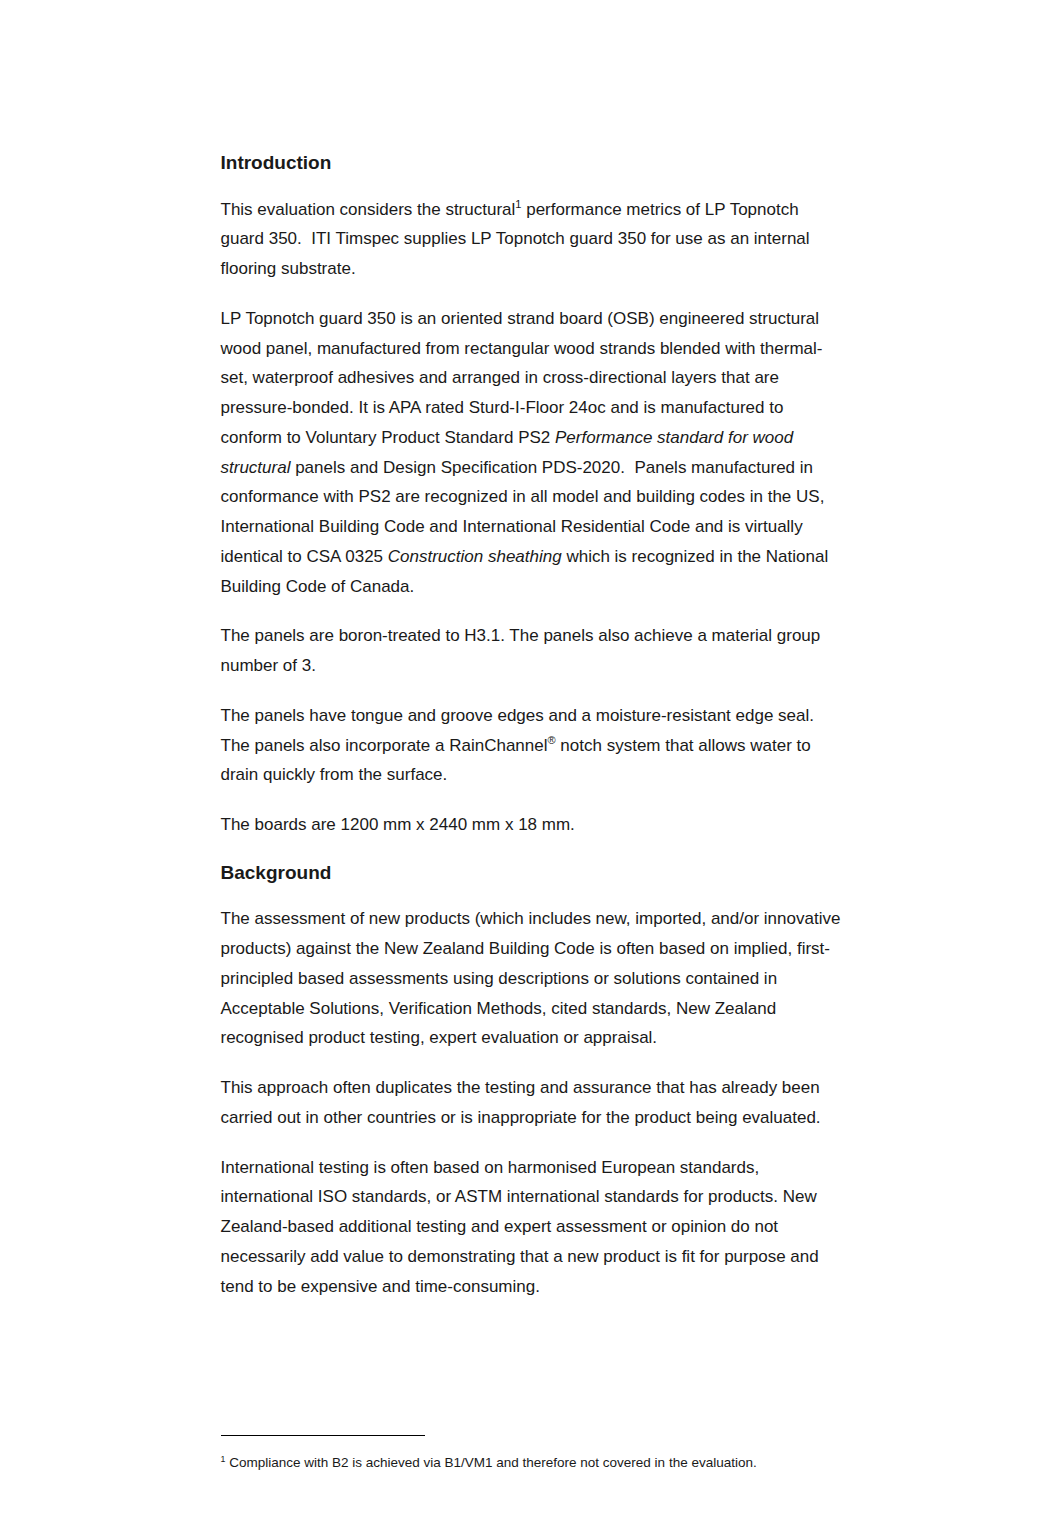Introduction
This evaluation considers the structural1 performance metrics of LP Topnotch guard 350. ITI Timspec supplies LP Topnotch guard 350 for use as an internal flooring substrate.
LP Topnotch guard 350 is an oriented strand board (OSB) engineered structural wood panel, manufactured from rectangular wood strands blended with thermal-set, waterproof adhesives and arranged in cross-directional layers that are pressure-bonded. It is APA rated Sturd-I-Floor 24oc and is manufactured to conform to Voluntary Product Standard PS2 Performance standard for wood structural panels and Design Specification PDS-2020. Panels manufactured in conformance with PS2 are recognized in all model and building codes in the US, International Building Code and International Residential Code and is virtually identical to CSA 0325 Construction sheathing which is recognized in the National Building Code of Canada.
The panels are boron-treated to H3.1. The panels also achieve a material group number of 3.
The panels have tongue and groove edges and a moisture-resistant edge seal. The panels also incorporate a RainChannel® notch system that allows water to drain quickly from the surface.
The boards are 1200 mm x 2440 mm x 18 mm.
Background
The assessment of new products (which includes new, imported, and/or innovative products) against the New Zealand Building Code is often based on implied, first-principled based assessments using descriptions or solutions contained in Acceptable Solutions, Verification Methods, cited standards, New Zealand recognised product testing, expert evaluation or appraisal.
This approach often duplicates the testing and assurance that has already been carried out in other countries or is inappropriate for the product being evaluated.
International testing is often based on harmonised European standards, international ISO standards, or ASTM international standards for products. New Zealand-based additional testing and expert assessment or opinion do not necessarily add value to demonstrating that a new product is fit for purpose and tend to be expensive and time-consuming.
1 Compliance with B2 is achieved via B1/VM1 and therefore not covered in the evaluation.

==

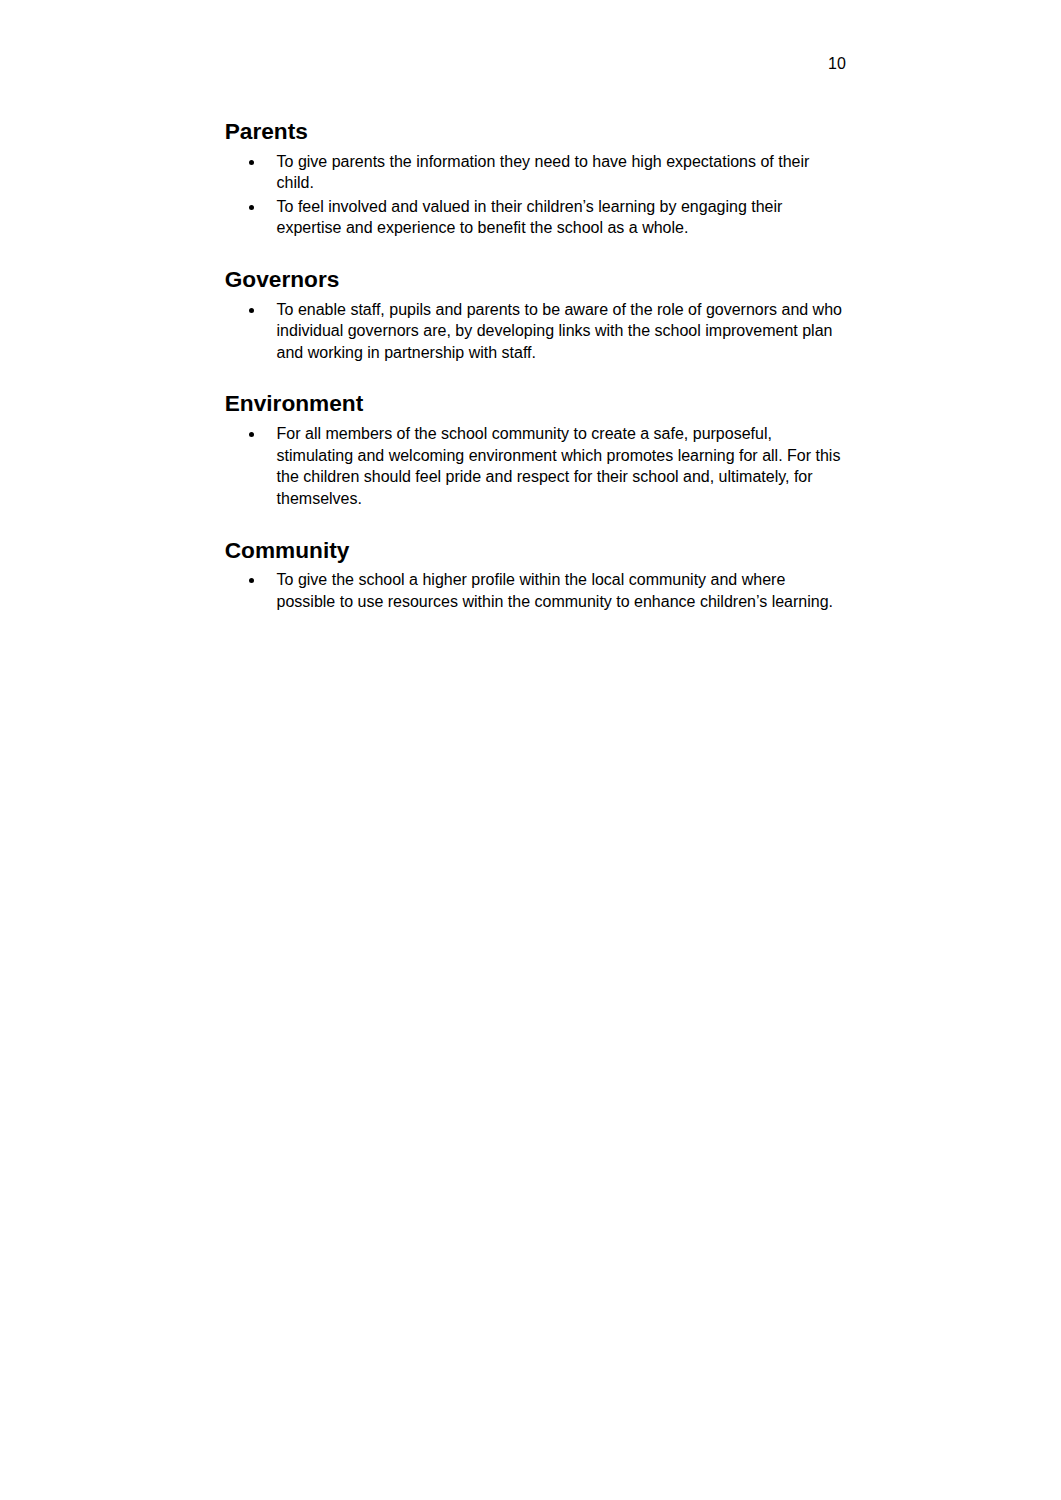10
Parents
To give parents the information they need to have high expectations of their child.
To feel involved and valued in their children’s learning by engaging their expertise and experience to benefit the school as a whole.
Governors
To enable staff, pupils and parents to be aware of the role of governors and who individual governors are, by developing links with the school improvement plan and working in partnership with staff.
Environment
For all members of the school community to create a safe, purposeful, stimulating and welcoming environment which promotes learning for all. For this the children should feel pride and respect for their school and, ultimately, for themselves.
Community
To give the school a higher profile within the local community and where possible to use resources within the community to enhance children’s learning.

● INSTRUCTIONS TO FOLLOW: The answer should be only the number of lines in the data that include "evaluation".

● RESULT OF THIS EXERCISE: 3